Update 1/4/07: The Oregonian covers residents’ reactions.

This is my friend Kathy Fuerstenau, an optician who chairs the Cully Association of Neighbors, showing me one of the many unpaved streets in her NE neighborhood.

Cully won Neighborhood of the Year in the Spirit of Portland awards this year, along with nearby Rose City Park NA. More than 50 people attend every CAN meeting – I’ve dropped in on several, unannounced, and have been thrilled with the level of engagement and expertise on a wide range of issues – transportation, crime prevention, airport traffic, parks, and more. They’ve sewn and donated over 100 blankets to area families, collected over 108 tons of yard debris and refuse in their annual bulky waste cleanup, and produce newsletters available for pickup at six locations in the neighborhood – including bilingual information for the 20% Latino population within their area. They helped secure the donation of 3.38 acres for parkland while working with the City and the owner on rezoning a disused quarry.
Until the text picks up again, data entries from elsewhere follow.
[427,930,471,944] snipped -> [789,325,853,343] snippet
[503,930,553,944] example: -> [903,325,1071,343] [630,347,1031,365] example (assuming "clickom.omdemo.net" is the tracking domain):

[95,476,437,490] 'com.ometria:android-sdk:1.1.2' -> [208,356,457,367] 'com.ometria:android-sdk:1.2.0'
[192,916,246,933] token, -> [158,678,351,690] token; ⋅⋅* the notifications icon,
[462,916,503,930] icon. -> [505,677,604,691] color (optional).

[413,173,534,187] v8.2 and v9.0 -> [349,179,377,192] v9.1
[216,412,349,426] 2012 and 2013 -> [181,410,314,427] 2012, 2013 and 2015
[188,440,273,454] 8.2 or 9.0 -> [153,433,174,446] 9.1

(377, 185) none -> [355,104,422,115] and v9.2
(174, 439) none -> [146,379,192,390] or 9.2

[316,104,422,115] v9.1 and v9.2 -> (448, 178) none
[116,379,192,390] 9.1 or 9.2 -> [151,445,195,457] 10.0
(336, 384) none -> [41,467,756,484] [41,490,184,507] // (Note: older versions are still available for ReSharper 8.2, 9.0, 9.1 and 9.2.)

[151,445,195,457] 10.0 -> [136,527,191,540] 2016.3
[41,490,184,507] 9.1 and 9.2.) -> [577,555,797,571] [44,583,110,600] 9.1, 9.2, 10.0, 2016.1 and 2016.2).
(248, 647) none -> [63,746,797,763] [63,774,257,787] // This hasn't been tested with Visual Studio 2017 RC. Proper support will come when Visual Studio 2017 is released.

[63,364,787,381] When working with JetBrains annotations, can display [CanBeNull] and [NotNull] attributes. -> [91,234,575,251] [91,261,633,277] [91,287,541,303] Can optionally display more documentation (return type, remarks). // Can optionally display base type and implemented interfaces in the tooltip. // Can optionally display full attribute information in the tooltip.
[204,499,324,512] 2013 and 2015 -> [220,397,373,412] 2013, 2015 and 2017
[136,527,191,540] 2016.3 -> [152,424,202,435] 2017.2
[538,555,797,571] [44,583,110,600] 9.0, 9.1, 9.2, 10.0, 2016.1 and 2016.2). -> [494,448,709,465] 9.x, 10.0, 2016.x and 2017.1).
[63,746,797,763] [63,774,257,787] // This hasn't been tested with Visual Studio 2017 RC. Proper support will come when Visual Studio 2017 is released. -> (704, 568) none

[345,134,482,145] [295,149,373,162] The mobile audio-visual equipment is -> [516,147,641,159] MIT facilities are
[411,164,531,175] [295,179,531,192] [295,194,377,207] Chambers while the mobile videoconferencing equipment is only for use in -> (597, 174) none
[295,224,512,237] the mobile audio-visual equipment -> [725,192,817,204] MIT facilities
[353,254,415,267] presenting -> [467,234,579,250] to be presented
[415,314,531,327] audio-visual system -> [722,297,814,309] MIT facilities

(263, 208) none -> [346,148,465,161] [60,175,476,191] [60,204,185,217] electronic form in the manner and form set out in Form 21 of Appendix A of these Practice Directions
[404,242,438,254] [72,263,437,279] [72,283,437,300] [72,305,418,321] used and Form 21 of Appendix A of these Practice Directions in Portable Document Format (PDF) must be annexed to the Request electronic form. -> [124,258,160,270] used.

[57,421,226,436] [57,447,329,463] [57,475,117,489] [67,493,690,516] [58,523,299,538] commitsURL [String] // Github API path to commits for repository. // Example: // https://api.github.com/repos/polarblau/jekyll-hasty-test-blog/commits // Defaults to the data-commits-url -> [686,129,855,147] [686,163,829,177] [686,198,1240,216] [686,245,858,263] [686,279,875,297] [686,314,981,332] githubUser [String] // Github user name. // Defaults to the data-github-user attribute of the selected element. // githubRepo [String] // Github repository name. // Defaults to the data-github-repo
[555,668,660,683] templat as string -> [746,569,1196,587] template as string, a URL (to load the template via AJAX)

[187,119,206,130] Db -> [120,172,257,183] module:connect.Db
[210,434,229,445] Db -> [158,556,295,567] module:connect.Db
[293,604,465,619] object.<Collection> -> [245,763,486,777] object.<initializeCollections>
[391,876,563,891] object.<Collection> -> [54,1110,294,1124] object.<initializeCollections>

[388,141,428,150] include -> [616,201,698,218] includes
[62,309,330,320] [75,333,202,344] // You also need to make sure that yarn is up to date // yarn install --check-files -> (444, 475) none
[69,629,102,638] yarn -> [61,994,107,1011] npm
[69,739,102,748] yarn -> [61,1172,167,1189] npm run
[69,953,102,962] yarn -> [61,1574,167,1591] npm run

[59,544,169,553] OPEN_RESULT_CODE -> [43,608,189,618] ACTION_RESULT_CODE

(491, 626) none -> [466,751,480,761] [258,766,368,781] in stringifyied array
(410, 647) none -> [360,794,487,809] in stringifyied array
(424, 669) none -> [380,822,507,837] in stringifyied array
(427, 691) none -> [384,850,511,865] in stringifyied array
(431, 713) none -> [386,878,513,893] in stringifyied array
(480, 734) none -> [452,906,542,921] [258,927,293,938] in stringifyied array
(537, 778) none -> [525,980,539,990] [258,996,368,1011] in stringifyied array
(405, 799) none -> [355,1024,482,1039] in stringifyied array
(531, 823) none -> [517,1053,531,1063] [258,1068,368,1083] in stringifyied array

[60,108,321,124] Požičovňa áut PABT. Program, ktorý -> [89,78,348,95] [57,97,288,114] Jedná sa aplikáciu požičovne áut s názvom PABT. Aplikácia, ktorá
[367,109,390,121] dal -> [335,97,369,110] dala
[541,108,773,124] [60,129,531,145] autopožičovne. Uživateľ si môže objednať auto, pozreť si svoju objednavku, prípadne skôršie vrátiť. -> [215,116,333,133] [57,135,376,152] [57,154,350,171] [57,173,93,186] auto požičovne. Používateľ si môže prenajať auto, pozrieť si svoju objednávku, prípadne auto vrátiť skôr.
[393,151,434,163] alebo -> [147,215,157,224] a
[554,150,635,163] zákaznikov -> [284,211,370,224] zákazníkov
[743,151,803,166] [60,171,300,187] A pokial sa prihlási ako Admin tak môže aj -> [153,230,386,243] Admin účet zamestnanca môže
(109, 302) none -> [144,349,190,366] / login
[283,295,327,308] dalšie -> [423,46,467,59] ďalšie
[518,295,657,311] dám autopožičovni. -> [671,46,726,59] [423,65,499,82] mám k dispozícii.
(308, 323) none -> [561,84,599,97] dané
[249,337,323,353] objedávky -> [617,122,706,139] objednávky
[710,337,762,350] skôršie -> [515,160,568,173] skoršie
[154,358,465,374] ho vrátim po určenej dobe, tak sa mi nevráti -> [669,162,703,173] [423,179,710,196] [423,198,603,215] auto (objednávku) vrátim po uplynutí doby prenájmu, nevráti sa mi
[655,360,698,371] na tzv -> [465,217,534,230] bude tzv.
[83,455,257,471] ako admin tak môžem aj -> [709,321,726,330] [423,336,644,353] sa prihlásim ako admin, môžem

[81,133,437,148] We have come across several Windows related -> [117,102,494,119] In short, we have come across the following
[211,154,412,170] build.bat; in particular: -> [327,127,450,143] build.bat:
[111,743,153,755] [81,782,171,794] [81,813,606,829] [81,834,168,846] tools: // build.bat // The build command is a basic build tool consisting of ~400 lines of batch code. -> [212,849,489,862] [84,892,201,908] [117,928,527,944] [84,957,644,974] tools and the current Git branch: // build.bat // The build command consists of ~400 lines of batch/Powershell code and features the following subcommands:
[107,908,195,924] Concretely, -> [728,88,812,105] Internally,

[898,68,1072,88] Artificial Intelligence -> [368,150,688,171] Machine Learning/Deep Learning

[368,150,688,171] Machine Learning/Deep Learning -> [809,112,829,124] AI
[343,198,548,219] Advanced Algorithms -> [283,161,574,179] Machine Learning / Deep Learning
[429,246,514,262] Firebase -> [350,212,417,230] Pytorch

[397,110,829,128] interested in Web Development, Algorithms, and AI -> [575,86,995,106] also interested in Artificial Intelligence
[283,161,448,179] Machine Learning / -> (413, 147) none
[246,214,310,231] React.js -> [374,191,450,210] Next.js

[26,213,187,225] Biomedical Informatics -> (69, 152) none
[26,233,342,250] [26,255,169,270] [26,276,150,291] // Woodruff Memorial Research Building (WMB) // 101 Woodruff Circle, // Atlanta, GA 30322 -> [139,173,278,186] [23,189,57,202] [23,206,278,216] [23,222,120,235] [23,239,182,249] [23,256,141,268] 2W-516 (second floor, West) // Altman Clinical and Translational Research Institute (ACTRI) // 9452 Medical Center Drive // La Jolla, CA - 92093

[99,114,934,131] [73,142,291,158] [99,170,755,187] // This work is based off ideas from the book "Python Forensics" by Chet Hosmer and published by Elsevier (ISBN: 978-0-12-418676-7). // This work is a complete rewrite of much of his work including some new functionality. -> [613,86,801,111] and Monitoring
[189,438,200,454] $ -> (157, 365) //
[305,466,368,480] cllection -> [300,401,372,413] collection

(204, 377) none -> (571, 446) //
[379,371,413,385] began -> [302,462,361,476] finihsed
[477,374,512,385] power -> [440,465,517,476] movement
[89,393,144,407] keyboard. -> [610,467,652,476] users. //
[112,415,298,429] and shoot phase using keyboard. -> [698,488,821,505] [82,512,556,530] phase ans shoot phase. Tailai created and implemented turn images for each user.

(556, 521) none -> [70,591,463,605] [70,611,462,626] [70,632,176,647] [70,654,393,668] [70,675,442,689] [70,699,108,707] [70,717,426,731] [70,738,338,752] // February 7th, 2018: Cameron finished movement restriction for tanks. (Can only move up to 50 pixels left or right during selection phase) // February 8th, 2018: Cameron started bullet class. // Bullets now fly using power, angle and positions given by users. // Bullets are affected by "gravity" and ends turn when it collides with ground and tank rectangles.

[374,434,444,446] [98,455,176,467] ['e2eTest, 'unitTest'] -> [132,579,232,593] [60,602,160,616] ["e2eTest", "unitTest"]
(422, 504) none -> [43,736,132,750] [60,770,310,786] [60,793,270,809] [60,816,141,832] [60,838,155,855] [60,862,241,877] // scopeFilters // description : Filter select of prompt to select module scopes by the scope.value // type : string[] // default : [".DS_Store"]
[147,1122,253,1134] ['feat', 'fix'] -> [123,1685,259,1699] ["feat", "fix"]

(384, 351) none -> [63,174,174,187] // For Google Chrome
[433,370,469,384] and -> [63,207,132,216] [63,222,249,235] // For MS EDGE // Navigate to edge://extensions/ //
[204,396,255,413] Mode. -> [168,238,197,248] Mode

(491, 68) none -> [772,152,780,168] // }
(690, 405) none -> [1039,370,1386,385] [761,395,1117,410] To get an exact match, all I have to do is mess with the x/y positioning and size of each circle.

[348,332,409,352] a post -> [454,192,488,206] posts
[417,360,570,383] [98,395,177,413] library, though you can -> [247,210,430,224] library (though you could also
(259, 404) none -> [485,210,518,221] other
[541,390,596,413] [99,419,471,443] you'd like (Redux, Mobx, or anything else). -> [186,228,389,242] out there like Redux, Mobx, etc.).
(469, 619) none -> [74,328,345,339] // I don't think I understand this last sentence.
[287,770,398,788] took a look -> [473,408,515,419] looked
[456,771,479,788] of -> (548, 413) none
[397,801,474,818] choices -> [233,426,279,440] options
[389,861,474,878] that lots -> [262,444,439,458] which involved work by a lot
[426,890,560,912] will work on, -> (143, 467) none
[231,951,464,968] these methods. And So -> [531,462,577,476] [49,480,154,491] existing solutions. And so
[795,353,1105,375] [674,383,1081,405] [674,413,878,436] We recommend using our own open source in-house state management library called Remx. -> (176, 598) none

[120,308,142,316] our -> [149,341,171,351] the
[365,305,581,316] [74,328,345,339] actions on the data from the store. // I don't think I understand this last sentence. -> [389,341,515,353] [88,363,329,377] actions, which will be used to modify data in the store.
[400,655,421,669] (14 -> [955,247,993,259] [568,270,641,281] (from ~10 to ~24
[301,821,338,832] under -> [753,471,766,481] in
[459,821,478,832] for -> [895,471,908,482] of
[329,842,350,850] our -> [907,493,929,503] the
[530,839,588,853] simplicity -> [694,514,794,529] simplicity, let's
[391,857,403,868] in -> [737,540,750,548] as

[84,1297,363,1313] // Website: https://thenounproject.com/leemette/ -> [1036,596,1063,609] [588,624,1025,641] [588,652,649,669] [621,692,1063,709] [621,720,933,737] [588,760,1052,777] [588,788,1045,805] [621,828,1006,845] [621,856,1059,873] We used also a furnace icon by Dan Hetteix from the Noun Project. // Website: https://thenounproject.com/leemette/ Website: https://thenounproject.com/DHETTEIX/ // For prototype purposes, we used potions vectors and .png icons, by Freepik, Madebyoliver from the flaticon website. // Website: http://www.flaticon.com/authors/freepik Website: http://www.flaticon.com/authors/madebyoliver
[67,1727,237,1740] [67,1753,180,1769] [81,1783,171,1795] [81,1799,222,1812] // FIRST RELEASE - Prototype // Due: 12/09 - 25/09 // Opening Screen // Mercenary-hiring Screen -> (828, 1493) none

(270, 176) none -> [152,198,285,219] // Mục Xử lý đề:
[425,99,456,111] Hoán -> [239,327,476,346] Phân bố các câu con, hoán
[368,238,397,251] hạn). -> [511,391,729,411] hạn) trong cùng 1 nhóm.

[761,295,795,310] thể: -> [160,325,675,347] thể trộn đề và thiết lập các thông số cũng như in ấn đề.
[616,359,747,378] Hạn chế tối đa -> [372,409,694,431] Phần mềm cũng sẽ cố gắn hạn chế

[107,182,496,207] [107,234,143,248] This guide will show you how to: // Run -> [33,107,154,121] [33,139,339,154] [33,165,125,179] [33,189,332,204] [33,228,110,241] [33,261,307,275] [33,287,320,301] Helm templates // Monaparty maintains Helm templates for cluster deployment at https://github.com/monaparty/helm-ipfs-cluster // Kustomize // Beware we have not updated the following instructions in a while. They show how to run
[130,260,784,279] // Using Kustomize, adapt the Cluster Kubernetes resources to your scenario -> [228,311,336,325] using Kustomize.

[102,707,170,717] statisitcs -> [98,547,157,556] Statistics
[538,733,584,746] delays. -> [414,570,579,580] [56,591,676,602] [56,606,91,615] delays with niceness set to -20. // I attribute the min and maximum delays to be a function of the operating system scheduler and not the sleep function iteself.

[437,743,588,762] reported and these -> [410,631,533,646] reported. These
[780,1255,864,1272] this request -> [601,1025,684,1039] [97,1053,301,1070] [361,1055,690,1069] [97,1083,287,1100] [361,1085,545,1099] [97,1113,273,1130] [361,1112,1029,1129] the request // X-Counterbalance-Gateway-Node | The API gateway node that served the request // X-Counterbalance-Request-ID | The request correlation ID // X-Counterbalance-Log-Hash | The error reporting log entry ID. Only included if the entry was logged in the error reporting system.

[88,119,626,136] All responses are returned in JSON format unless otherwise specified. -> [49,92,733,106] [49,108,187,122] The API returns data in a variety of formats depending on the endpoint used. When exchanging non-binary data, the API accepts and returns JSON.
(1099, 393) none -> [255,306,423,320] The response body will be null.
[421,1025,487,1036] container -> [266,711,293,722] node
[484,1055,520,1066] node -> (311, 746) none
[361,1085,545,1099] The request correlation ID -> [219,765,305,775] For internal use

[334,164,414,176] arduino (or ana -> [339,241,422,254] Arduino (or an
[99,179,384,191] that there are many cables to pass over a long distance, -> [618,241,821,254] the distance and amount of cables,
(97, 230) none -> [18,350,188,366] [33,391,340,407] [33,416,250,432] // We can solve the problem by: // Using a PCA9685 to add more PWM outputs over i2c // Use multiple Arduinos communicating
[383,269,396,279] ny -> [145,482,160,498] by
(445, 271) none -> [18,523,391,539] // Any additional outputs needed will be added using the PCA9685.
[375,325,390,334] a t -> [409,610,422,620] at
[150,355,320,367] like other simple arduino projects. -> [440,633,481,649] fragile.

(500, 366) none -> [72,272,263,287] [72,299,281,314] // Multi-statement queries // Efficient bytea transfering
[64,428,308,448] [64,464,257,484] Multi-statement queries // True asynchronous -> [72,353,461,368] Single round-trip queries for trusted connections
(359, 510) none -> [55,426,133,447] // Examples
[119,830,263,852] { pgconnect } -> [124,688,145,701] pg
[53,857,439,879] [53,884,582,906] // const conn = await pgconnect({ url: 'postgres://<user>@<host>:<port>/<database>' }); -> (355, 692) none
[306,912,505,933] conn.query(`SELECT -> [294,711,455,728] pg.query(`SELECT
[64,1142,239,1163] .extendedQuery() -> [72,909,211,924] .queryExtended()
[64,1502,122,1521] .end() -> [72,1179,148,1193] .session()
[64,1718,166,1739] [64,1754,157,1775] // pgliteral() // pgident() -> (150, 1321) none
In December about 100 people gathered at the CAN meeting with concerns about the sale of the trailer park. Newly-elected State Representative Tina Kotek deserves major kudos – she not only attended many CAN meetings before being elected, she went back in December and “jumped all over” the trailer park issue, according to Kathy. She met with the Arbor residents at the trailer park with a Spanish translator, and with staffers from the Mayor’s, Erik Sten’s, and Earl Blumenauer’sState Senator Avel Gordly’s offices. Representative-elect Kotek hopes to enact better protections for trailer park residents into state law this upcoming session. I hope she succeeds.